- [Exercise objective]
Exclude the pictures, then repeat the remaining data exactly.

Start of Materials provided

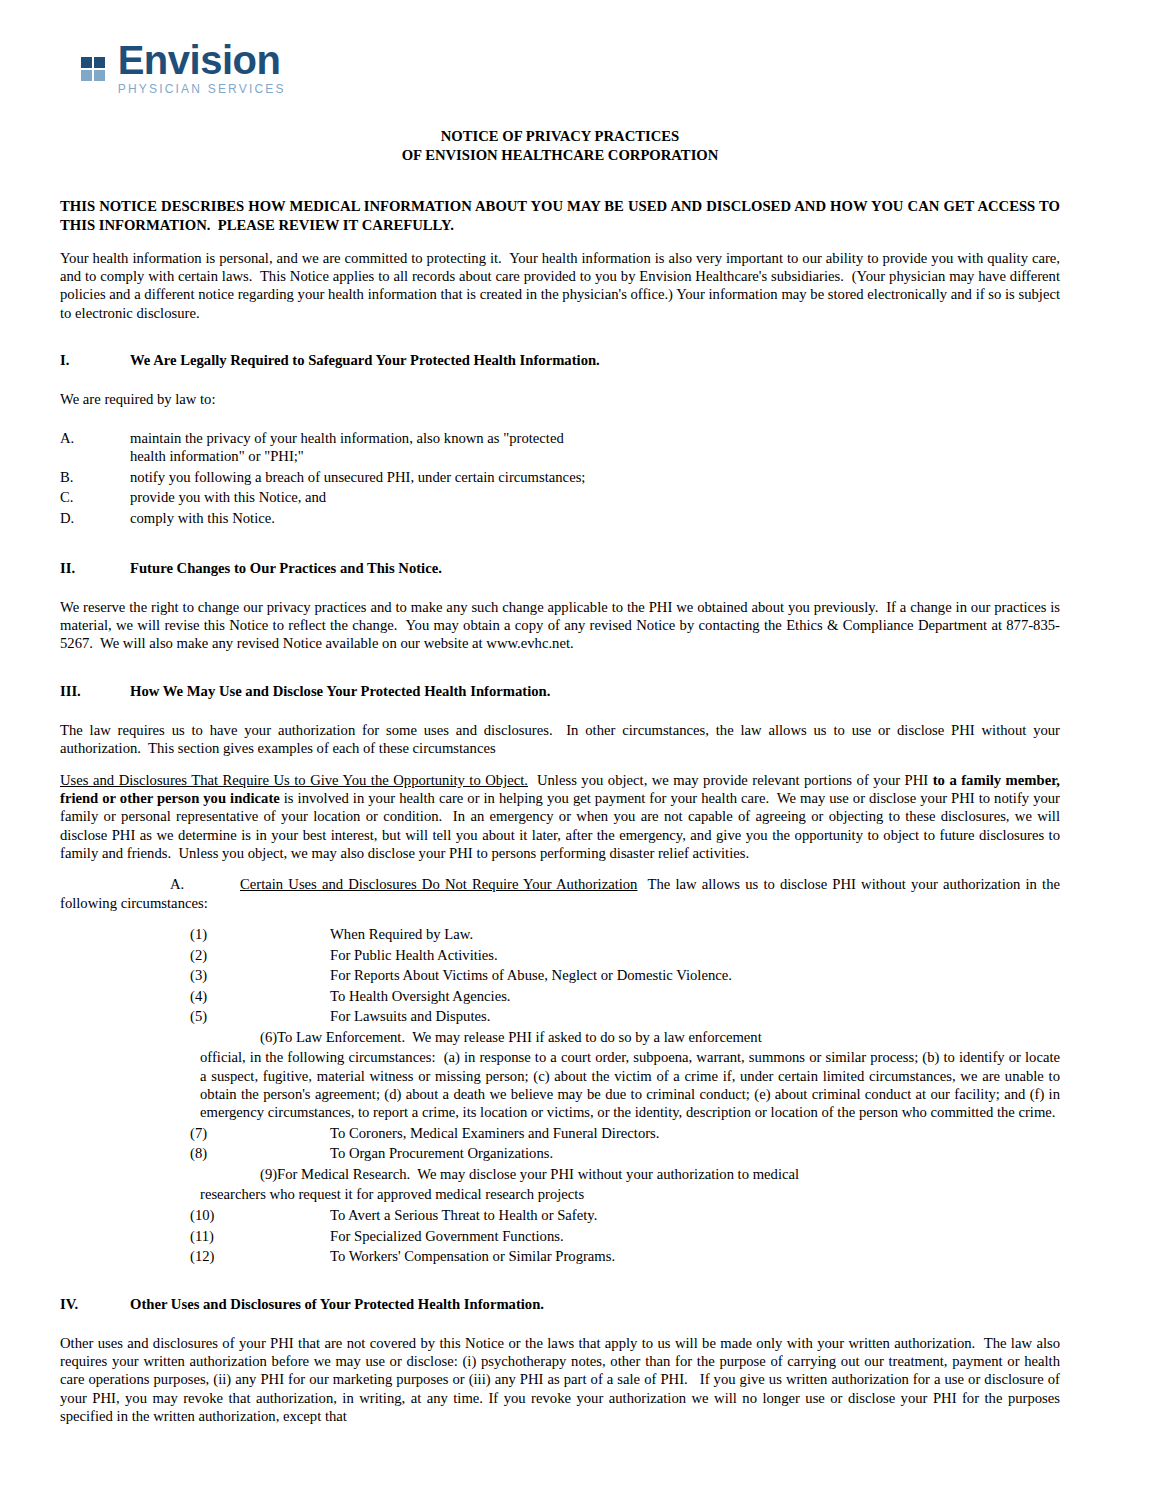Envision
PHYSICIAN SERVICES
Notice of Privacy Practices
of Envision Healthcare Corporation
THIS NOTICE DESCRIBES HOW MEDICAL INFORMATION ABOUT YOU MAY BE USED AND DISCLOSED AND HOW YOU CAN GET ACCESS TO THIS INFORMATION. PLEASE REVIEW IT CAREFULLY.
Your health information is personal, and we are committed to protecting it. Your health information is also very important to our ability to provide you with quality care, and to comply with certain laws. This Notice applies to all records about care provided to you by Envision Healthcare's subsidiaries. (Your physician may have different policies and a different notice regarding your health information that is created in the physician's office.) Your information may be stored electronically and if so is subject to electronic disclosure.
I. We Are Legally Required to Safeguard Your Protected Health Information.
We are required by law to:
| A. | maintain the privacy of your health information, also known as "protected health information" or "PHI;" |
| B. | notify you following a breach of unsecured PHI, under certain circumstances; |
| C. | provide you with this Notice, and |
| D. | comply with this Notice. |
II. Future Changes to Our Practices and This Notice.
We reserve the right to change our privacy practices and to make any such change applicable to the PHI we obtained about you previously. If a change in our practices is material, we will revise this Notice to reflect the change. You may obtain a copy of any revised Notice by contacting the Ethics & Compliance Department at 877-835-5267. We will also make any revised Notice available on our website at www.evhc.net.
III. How We May Use and Disclose Your Protected Health Information.
The law requires us to have your authorization for some uses and disclosures. In other circumstances, the law allows us to use or disclose PHI without your authorization. This section gives examples of each of these circumstances
Uses and Disclosures That Require Us to Give You the Opportunity to Object. Unless you object, we may provide relevant portions of your PHI to a family member, friend or other person you indicate is involved in your health care or in helping you get payment for your health care. We may use or disclose your PHI to notify your family or personal representative of your location or condition. In an emergency or when you are not capable of agreeing or objecting to these disclosures, we will disclose PHI as we determine is in your best interest, but will tell you about it later, after the emergency, and give you the opportunity to object to future disclosures to family and friends. Unless you object, we may also disclose your PHI to persons performing disaster relief activities.
A. Certain Uses and Disclosures Do Not Require Your Authorization The law allows us to disclose PHI without your authorization in the following circumstances:
(1) When Required by Law.
(2) For Public Health Activities.
(3) For Reports About Victims of Abuse, Neglect or Domestic Violence.
(4) To Health Oversight Agencies.
(5) For Lawsuits and Disputes.
(6) To Law Enforcement. We may release PHI if asked to do so by a law enforcement
official, in the following circumstances: (a) in response to a court order, subpoena, warrant, summons or similar process; (b) to identify or locate a suspect, fugitive, material witness or missing person; (c) about the victim of a crime if, under certain limited circumstances, we are unable to obtain the person's agreement; (d) about a death we believe may be due to criminal conduct; (e) about criminal conduct at our facility; and (f) in emergency circumstances, to report a crime, its location or victims, or the identity, description or location of the person who committed the crime.
(7) To Coroners, Medical Examiners and Funeral Directors.
(8) To Organ Procurement Organizations.
(9) For Medical Research. We may disclose your PHI without your authorization to medical
researchers who request it for approved medical research projects
(10) To Avert a Serious Threat to Health or Safety.
(11) For Specialized Government Functions.
(12) To Workers' Compensation or Similar Programs.
IV. Other Uses and Disclosures of Your Protected Health Information.
Other uses and disclosures of your PHI that are not covered by this Notice or the laws that apply to us will be made only with your written authorization. The law also requires your written authorization before we may use or disclose: (i) psychotherapy notes, other than for the purpose of carrying out our treatment, payment or health care operations purposes, (ii) any PHI for our marketing purposes or (iii) any PHI as part of a sale of PHI. If you give us written authorization for a use or disclosure of your PHI, you may revoke that authorization, in writing, at any time. If you revoke your authorization we will no longer use or disclose your PHI for the purposes specified in the written authorization, except that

End of Materials provided

- [Output for this exercise]
Envision
PHYSICIAN SERVICES
Notice of Privacy Practices
of Envision Healthcare Corporation
THIS NOTICE DESCRIBES HOW MEDICAL INFORMATION ABOUT YOU MAY BE USED AND DISCLOSED AND HOW YOU CAN GET ACCESS TO THIS INFORMATION. PLEASE REVIEW IT CAREFULLY.
Your health information is personal, and we are committed to protecting it. Your health information is also very important to our ability to provide you with quality care, and to comply with certain laws. This Notice applies to all records about care provided to you by Envision Healthcare's subsidiaries. (Your physician may have different policies and a different notice regarding your health information that is created in the physician's office.) Your information may be stored electronically and if so is subject to electronic disclosure.
I. We Are Legally Required to Safeguard Your Protected Health Information.
We are required by law to:
| A. | maintain the privacy of your health information, also known as "protected health information" or "PHI;" |
| B. | notify you following a breach of unsecured PHI, under certain circumstances; |
| C. | provide you with this Notice, and |
| D. | comply with this Notice. |
II. Future Changes to Our Practices and This Notice.
We reserve the right to change our privacy practices and to make any such change applicable to the PHI we obtained about you previously. If a change in our practices is material, we will revise this Notice to reflect the change. You may obtain a copy of any revised Notice by contacting the Ethics & Compliance Department at 877-835-5267. We will also make any revised Notice available on our website at www.evhc.net.
III. How We May Use and Disclose Your Protected Health Information.
The law requires us to have your authorization for some uses and disclosures. In other circumstances, the law allows us to use or disclose PHI without your authorization. This section gives examples of each of these circumstances
Uses and Disclosures That Require Us to Give You the Opportunity to Object. Unless you object, we may provide relevant portions of your PHI to a family member, friend or other person you indicate is involved in your health care or in helping you get payment for your health care. We may use or disclose your PHI to notify your family or personal representative of your location or condition. In an emergency or when you are not capable of agreeing or objecting to these disclosures, we will disclose PHI as we determine is in your best interest, but will tell you about it later, after the emergency, and give you the opportunity to object to future disclosures to family and friends. Unless you object, we may also disclose your PHI to persons performing disaster relief activities.
A. Certain Uses and Disclosures Do Not Require Your Authorization The law allows us to disclose PHI without your authorization in the following circumstances:
(1) When Required by Law.
(2) For Public Health Activities.
(3) For Reports About Victims of Abuse, Neglect or Domestic Violence.
(4) To Health Oversight Agencies.
(5) For Lawsuits and Disputes.
(6) To Law Enforcement. We may release PHI if asked to do so by a law enforcement
official, in the following circumstances: (a) in response to a court order, subpoena, warrant, summons or similar process; (b) to identify or locate a suspect, fugitive, material witness or missing person; (c) about the victim of a crime if, under certain limited circumstances, we are unable to obtain the person's agreement; (d) about a death we believe may be due to criminal conduct; (e) about criminal conduct at our facility; and (f) in emergency circumstances, to report a crime, its location or victims, or the identity, description or location of the person who committed the crime.
(7) To Coroners, Medical Examiners and Funeral Directors.
(8) To Organ Procurement Organizations.
(9) For Medical Research. We may disclose your PHI without your authorization to medical
researchers who request it for approved medical research projects
(10) To Avert a Serious Threat to Health or Safety.
(11) For Specialized Government Functions.
(12) To Workers' Compensation or Similar Programs.
IV. Other Uses and Disclosures of Your Protected Health Information.
Other uses and disclosures of your PHI that are not covered by this Notice or the laws that apply to us will be made only with your written authorization. The law also requires your written authorization before we may use or disclose: (i) psychotherapy notes, other than for the purpose of carrying out our treatment, payment or health care operations purposes, (ii) any PHI for our marketing purposes or (iii) any PHI as part of a sale of PHI. If you give us written authorization for a use or disclosure of your PHI, you may revoke that authorization, in writing, at any time. If you revoke your authorization we will no longer use or disclose your PHI for the purposes specified in the written authorization, except that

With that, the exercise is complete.